A full list of all collections held by the American Radio archives can be found on the website of the Thousand Oaks Library. There are forty-four collections listed on their website, though not all are searchable online. Just over half of the collections have online finding aids. Some of the most notable collections and resources include:

- Bob Crosby Collection: The collection consists of three bound volumes of scripts for the Jack Benny Show, where Bob Crosby appeared as the bandleader in 1952-55.
- Broadcasting Collection: the general collection of the American Radio Archives, consisting of donated and purchased scripts which are not part of any individual collection. It consists of small runs of many titles, approximately 18 linear feet.
- Carlton E. Morse Collection: Carlton E. Morse was one of radio’s most prolific writers. He adapted the long-running series One Man's Family for television. The collection has scripts, photos, correspondence, and miscellaneous materials related to Morse’s radio series and the TV adaption. The collection is 32 linear feet.
- LACC Collection: includes television scripts donated to American Radio Archives by the Los Angeles City College (LACC) Communications Department.
- Monty Masters Collection: story treatments, scripts and other material documenting the career of San Francisco-based comedian Monty Masters. The collection is seven linear feet.
- Norman Corwin Collection: motion picture screenplays, sound- and video recordings, scrapbooks, motion picture screenplays, correspondence, scripts, and various ephemera primarily related to Norman Corwin’s career in radio. Includes works for CBS such as V-E day (Victorian in Europe), On a Note of Triumph, in 1945. His television work includes Norman Corwin Presents and The Rivalry (1959). The collection is around 120 linear feet of material which were selected for inclusion during Corwin’s lifetime. The bulk of accessible materials document Corwin's career in radio and television broadcasting, motion pictures, the theater, and as an author and teacher, from 1935 to 1990.

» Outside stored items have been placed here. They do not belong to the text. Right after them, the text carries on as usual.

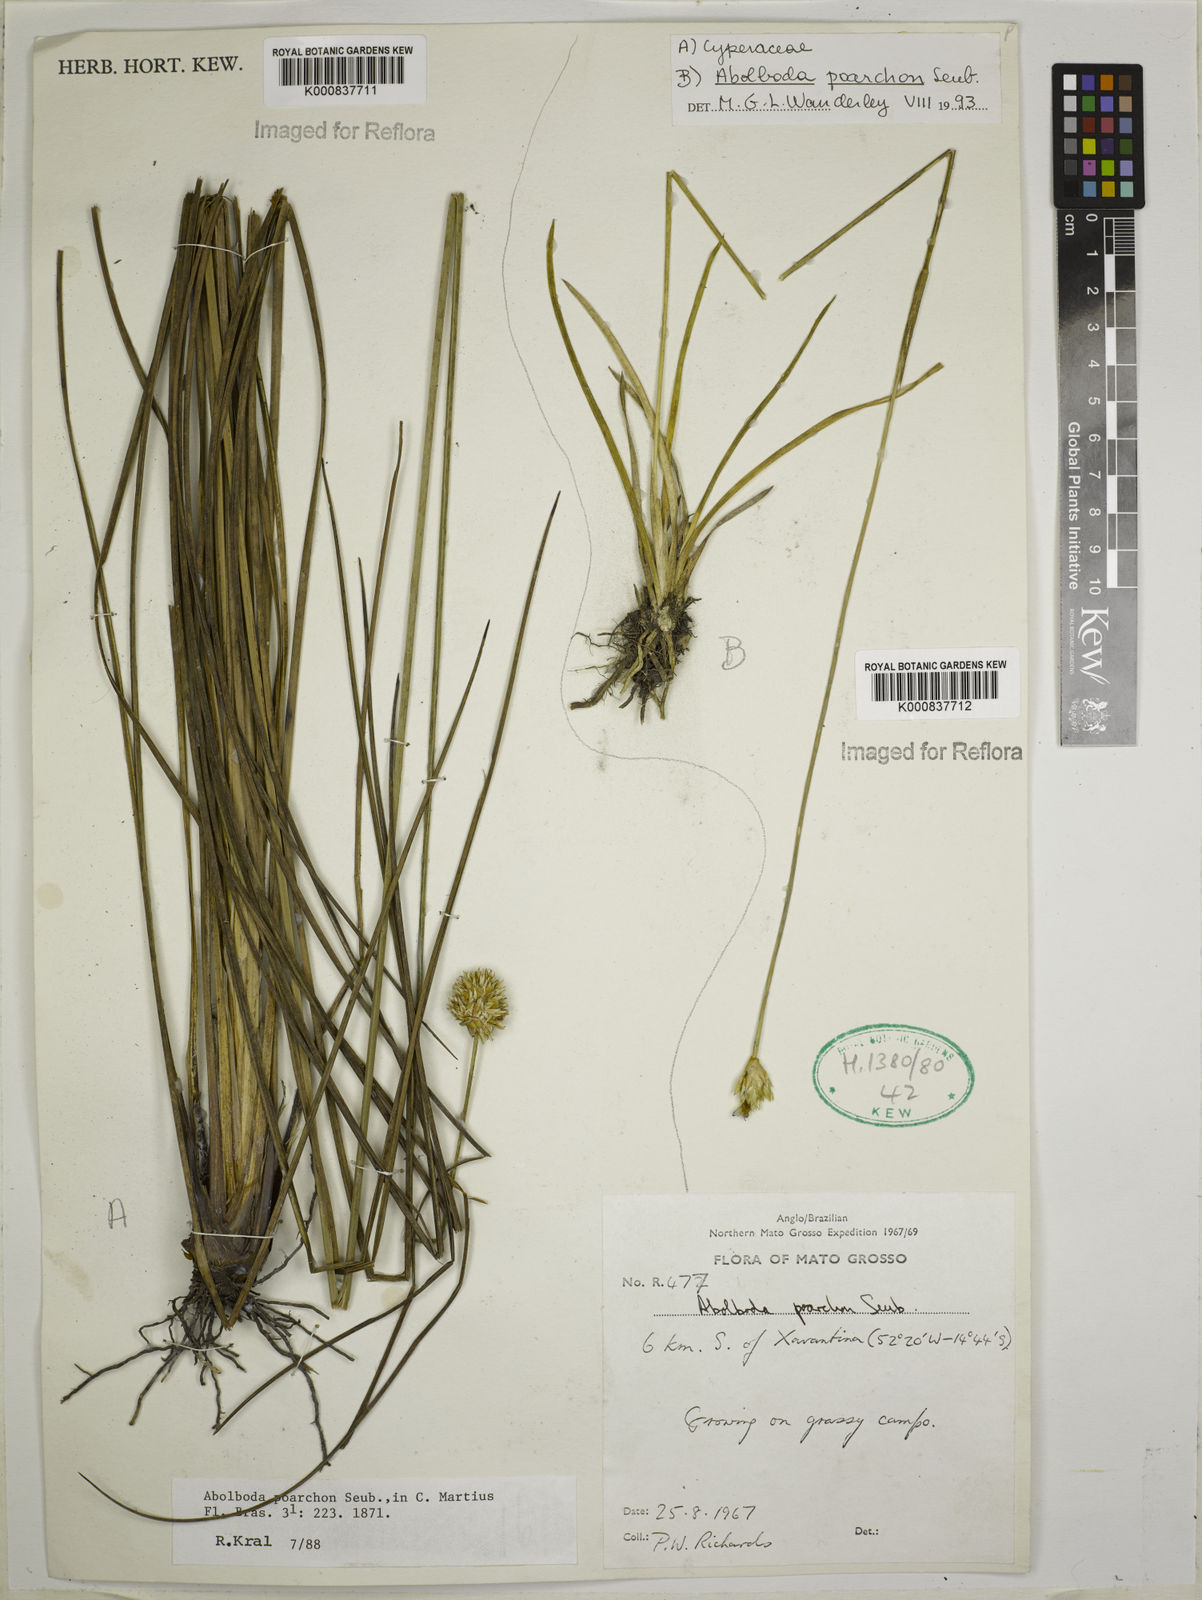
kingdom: Plantae
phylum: Tracheophyta
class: Liliopsida
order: Poales
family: Xyridaceae
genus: Abolboda
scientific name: Abolboda poarchon
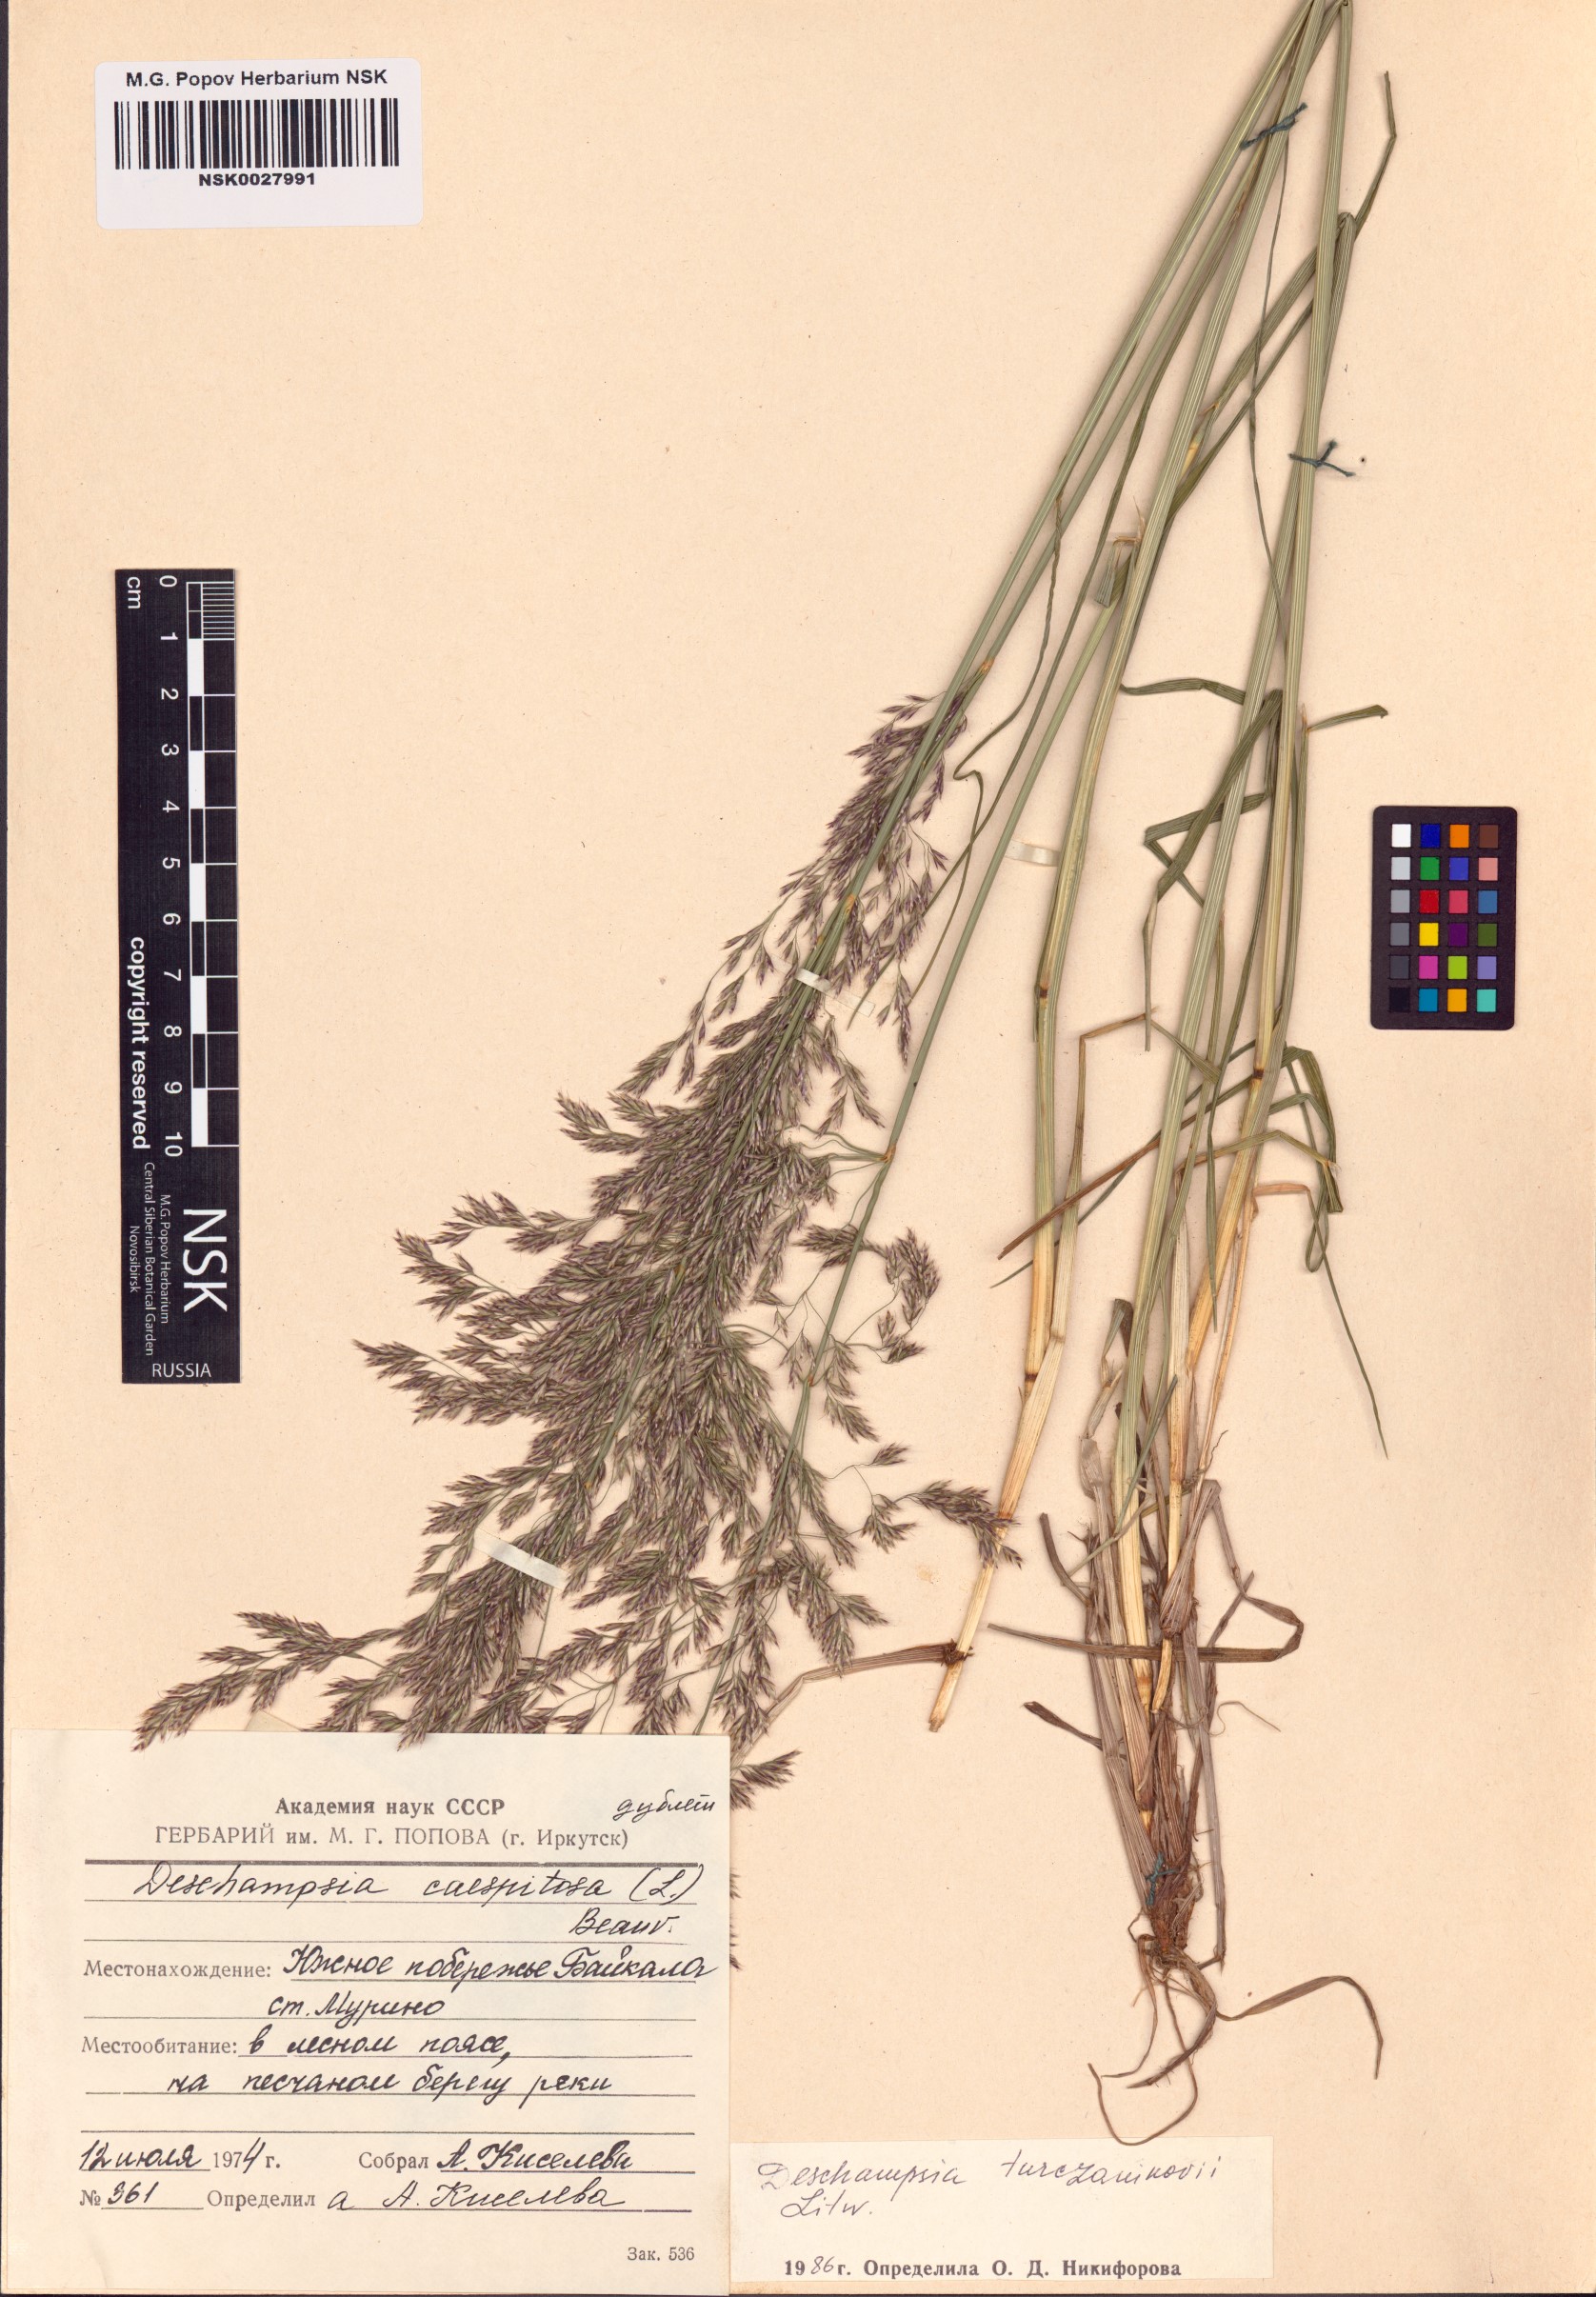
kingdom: Plantae
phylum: Tracheophyta
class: Liliopsida
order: Poales
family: Poaceae
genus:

- Rudy Vallée Collection: scrapbooks, correspondence, scripts, etc. relating to singer-songwriter Rudy Vallée, who also had a career as an author, actor, bandleader, and saxophone player. Primarily featured is shows where Vallée made guest appearances. This collection consists of over 500 linear feet of material and constitutes the great majority of personal documents in Vallée's possession at the time of his death, including correspondence, scrapbooks, radio and television scripts, sound recordings, musical scores, photographs, business records, press clippings, and various ephemera. The bulk of accessible materials documents Vallée's career in radio broadcasting and entertainment from 1925-1975.